Görevler ve Alıştırmalar:
1) Ücret artışlarıyla ilgili metinde ücret artışlarının belirlenmesi için anılan bütün sıklıkları sıralayın.
2) Ücret artışlarıyla ilgili metne göre Eşel Mobil sistemi hangi dönemde burada da gündeme getirilmişti?

Kaynak Metin:
Peki, bu rakamların yılda iki defa belirlenmesi de bir çözüm mü?

Bu da aslında bir çözüm değil. Tabii yılda bire göre biraz daha iyidir ama sonuç olarak böylesine yüksek bir enflasyonist dönemde iki defa olması da bir çözüm oluşturamaz. Örneğin kapitalist sistem içerisinde bir çözüm olarak şunu diyebilirim, Eşel Mobil diye bir sistem var. Bir zamanlar 70’lerin sonlarında burada da gündeme getirilmişti. Aylık enflasyona göre artışların belirlenmesi, yani her ay enflasyonun ne kadarsa ona göre ücretlerde de otomatik olarak artış sağlanması gibi bir yöntem bu. Çeşitli ülkelerde uygulandı. Dediğim gibi Türkiye’de de hayata geçirilmişti. Bunun da net bir çözüm olacağını söylemiyorum. Çünkü enflasyon rakamını belirleyen kurum, bunu gerçek olarak belirlemediği için ve ücretler hep geriden geldiği için ücret artışında işçi de geride kalıyor. Örneğin peynirin fiyatı artıyor ama siz o artışı bir sonraki ay alıyorsunuz ama peynir bir daha artıyor. Bu da kesin bir çözüm değil tabii. Hiç değilse bu derinleşecek olan yoksullaşmayı bir ölçüde de olsa biraz daha kabul edilebilir bir hale getirebilir. Ama ne sendikaların ne de muhalefet partilerinin böyle bir talebi bile yok. Yani bunu bile gündeme getirmiyorlar.

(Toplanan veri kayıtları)
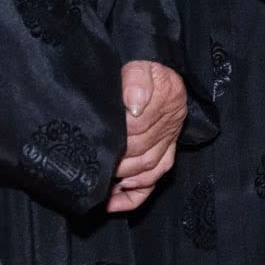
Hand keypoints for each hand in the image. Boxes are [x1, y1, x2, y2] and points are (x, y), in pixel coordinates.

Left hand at [109, 60, 187, 212]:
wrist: (155, 64)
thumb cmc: (143, 66)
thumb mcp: (139, 63)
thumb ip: (136, 78)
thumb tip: (134, 105)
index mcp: (167, 97)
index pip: (140, 125)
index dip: (119, 134)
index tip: (99, 137)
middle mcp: (171, 122)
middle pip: (143, 151)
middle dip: (117, 160)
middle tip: (92, 164)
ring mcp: (169, 141)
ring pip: (148, 169)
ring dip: (123, 178)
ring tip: (100, 181)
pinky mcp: (166, 153)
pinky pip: (154, 180)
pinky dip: (134, 195)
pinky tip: (113, 200)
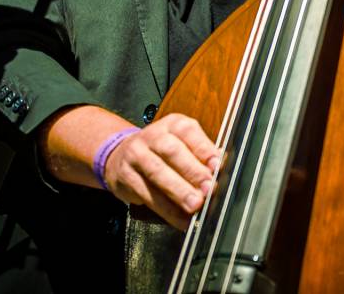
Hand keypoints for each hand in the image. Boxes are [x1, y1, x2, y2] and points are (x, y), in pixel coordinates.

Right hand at [102, 113, 222, 230]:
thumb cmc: (161, 152)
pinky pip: (148, 195)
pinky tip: (181, 219)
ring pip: (158, 173)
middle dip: (192, 171)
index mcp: (173, 124)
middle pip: (172, 152)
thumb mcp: (182, 145)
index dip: (203, 149)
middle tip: (208, 189)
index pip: (188, 132)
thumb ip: (202, 156)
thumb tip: (223, 169)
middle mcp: (153, 136)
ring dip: (179, 192)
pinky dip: (167, 210)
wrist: (119, 156)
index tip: (217, 166)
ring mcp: (136, 155)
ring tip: (195, 207)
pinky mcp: (126, 176)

Görev Cevapları:
1) Yılda bir, yılda iki defa, her ay (aylık enflasyona göre)

2) 70’lerin sonlarında